それが想像以上に一方的なゲームとなったため、がっかりして疲れてしまったのか。ところがそうではないようだった。

「でも、すごく難しいゲームでした。集中力を保たなければいけないから」

もし失点してしまったら、予選初失点となる。チャンスをもらった選手が、たとえ味方の大きなミスがあったにしてもチームの進路を汚してしまったら、もう機会が与えられないかもしれない。東口は「緊張はほどよくありました」と言うが、シュートが何度も飛んでくる普段の試合とは違う精神状態で挑まねばならなかったはずだ。

しかもボールはなかなか来ない。「コーナーはもう少し高いボールが来たら自分で憩うこと思ったんですけど。
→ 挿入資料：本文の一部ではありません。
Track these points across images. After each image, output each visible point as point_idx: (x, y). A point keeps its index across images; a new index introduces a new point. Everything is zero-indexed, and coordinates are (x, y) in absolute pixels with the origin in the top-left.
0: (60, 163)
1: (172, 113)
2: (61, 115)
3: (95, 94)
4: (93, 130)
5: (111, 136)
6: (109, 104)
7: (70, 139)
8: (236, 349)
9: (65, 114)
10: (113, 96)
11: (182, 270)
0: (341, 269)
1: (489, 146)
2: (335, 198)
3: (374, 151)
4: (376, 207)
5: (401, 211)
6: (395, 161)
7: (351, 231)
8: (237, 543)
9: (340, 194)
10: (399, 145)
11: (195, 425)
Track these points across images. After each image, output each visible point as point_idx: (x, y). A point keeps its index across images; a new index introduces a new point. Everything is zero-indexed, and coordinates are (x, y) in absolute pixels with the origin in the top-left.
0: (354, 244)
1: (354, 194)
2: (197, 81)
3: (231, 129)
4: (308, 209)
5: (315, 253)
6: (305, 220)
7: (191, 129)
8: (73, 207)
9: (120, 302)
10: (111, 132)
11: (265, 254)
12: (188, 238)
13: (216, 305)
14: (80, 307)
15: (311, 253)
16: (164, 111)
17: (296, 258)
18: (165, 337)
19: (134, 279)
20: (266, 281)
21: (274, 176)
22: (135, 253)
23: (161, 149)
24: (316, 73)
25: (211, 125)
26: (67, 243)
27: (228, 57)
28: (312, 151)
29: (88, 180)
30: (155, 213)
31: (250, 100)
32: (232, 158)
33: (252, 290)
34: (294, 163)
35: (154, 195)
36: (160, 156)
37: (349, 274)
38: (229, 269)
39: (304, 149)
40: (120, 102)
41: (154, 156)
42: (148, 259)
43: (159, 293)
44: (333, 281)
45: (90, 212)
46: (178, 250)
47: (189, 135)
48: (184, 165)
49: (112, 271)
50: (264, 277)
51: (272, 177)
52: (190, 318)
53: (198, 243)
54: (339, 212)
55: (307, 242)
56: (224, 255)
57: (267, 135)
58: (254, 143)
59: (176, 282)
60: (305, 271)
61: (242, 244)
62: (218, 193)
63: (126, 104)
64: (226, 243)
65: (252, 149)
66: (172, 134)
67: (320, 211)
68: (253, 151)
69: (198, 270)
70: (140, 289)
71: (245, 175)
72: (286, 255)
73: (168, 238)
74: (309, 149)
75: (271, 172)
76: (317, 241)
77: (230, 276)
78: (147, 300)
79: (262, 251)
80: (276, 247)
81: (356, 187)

もう少しボールに触りたかったですね」と東口は残念がる。

試合前、ヴァイッド・ハリルホジッチ監督からは「無失点で、しっかり試合を終わってくれ」と言われたらしい。そして試合後には「よかったぞと言ってもらいました」ということだった。東口は、とりあえずリストには残ったということだろう。2015年8月の中国戦に出て以来、7カ月ぶりに廻ってきたチャンスを無事に終えることができたことで、東口には安堵と、そして疲労がやってきたのではないだろうか。

もっとも、川島永嗣が代表に復帰し、川島不在のときに西川周作が無失点を続けて実績をつくった。東口はまだ競争のスタートラインに付いたに過ぎない。

東口は他のメンバーと比べて自分に何が足りないかという部分をこう分析している。

「もっとゴツくなること。見た目でもっと威圧できるように。林(彰洋)もそうやし、(川島)永嗣さんも(西川)周作もそうやけど、見た目がまずゴツイから威圧感があると思うし、それは僕が一番劣っていることだと思うから」

――他の選手はもっとゴツイ顔をしてるってこと?

そう聞くと、東口は「いやいやいや〜」と、やっと疲れた顔から笑顔になった。